The tool records the light emitted by leaves or needles in the far-red part of the spectrum. Almost every chlorophyll-containing organism creates this light. The intensity is very low — only about 1% of absorbed light is emitted as fluorescence – but its variations make the signal informative.
Measuring the wavelength and intensity of this light, and comparing them with changes in carbon dioxide levels and the emissions of some volatile organic compounds from plant leaves, might make it possible to draw a relationship between them. Eventually, fluorescence data obtained remotely, from towers, drones, aircraft or satellites, might lead to a better understanding of how trees and plant ecosystems are responding to a rapidly changing environment.

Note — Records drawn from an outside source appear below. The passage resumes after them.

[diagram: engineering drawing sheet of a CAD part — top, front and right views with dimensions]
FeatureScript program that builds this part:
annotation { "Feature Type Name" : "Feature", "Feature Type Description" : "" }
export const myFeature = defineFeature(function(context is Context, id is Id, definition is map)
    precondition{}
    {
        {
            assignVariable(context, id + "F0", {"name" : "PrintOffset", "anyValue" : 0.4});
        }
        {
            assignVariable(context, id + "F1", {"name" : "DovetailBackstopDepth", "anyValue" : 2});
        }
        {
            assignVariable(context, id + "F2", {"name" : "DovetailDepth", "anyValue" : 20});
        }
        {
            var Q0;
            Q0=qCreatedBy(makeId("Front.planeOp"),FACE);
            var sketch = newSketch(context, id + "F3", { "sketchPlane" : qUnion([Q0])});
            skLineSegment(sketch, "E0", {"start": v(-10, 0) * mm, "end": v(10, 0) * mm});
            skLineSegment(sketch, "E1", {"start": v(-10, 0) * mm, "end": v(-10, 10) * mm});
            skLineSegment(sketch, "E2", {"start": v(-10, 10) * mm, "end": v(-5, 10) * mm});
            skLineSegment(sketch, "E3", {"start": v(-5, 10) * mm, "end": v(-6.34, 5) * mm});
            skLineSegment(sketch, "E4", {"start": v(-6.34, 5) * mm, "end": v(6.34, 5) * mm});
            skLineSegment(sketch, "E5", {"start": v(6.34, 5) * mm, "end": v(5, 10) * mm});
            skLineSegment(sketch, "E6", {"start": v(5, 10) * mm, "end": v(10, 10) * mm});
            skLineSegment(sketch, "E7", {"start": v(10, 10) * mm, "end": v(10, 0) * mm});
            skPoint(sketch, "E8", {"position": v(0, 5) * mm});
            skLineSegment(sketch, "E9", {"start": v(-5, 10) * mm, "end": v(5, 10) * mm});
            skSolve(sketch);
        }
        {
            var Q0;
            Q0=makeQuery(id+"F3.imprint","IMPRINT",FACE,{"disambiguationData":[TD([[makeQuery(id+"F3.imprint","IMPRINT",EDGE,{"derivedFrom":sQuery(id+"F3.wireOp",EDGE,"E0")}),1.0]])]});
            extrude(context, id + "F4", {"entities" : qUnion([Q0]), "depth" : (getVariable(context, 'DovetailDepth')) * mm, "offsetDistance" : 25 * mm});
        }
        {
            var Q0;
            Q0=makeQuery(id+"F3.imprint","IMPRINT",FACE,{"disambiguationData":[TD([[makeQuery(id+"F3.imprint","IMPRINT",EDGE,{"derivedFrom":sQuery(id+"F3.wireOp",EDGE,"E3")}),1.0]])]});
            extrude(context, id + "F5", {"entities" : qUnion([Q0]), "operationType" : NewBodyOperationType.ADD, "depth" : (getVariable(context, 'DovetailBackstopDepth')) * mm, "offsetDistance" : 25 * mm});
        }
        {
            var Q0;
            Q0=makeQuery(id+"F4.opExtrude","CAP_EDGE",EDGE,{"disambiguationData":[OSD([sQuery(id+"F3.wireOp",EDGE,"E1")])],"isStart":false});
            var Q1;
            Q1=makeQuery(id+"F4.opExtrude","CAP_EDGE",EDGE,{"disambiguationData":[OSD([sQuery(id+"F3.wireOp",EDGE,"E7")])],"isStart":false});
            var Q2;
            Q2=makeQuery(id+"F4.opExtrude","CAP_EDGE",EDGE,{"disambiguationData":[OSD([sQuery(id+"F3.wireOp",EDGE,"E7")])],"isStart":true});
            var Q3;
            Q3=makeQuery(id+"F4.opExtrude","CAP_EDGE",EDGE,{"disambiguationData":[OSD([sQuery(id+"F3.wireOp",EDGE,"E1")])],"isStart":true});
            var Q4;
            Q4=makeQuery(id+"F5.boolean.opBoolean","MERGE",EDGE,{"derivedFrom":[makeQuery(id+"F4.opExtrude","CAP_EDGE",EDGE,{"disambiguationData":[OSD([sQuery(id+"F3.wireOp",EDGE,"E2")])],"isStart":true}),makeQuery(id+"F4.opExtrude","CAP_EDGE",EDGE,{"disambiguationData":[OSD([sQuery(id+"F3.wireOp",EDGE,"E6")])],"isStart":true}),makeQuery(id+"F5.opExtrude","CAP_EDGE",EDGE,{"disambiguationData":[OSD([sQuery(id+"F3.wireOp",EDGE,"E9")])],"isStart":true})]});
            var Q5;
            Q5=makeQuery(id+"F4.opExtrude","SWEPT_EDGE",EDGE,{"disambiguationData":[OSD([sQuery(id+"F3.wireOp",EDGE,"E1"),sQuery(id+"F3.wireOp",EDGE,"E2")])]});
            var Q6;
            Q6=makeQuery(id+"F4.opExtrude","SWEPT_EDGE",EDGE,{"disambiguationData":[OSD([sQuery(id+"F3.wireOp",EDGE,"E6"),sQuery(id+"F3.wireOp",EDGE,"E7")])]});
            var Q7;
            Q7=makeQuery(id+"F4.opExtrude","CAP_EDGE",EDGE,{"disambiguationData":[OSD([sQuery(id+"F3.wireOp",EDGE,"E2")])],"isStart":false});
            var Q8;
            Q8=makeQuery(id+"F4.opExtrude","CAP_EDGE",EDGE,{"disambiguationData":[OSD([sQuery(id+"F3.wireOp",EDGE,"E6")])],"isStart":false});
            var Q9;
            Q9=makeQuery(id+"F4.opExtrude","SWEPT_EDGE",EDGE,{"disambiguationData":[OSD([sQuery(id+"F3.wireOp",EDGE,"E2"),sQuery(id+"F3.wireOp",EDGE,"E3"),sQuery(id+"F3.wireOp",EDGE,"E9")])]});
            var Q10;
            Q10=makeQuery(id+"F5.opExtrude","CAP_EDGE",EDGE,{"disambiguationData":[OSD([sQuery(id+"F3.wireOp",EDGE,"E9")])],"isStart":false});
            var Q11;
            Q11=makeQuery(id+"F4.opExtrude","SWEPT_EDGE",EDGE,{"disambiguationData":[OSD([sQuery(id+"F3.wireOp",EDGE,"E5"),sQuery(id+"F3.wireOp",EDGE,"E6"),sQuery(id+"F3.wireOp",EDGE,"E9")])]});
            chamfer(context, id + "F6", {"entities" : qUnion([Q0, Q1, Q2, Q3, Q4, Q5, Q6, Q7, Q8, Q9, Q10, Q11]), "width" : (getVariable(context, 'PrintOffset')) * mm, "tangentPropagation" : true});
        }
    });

My colleagues and I have placed fluorometers and automated chambers in this hectare of forest to measure gas exchange. The area is filled with the sound of machinery — the hissing of the pumps that operate the gas-exchange chambers, the humming of small motors and the beeping of detection equipment. These aren’t the sounds of a normal forest, but they are the sounds of our science.
My work is all about zooming in and out to understand plants at different scales, and how they interact with the environment on a local to global scale. Future work might move towards a detailed understanding of a single leaf or chloroplast. In many respects, the complexity inside a leaf is comparable to what we find in a forest ecosystem, but it is much more difficult to measure.”
This interview has been edited for length and clarity.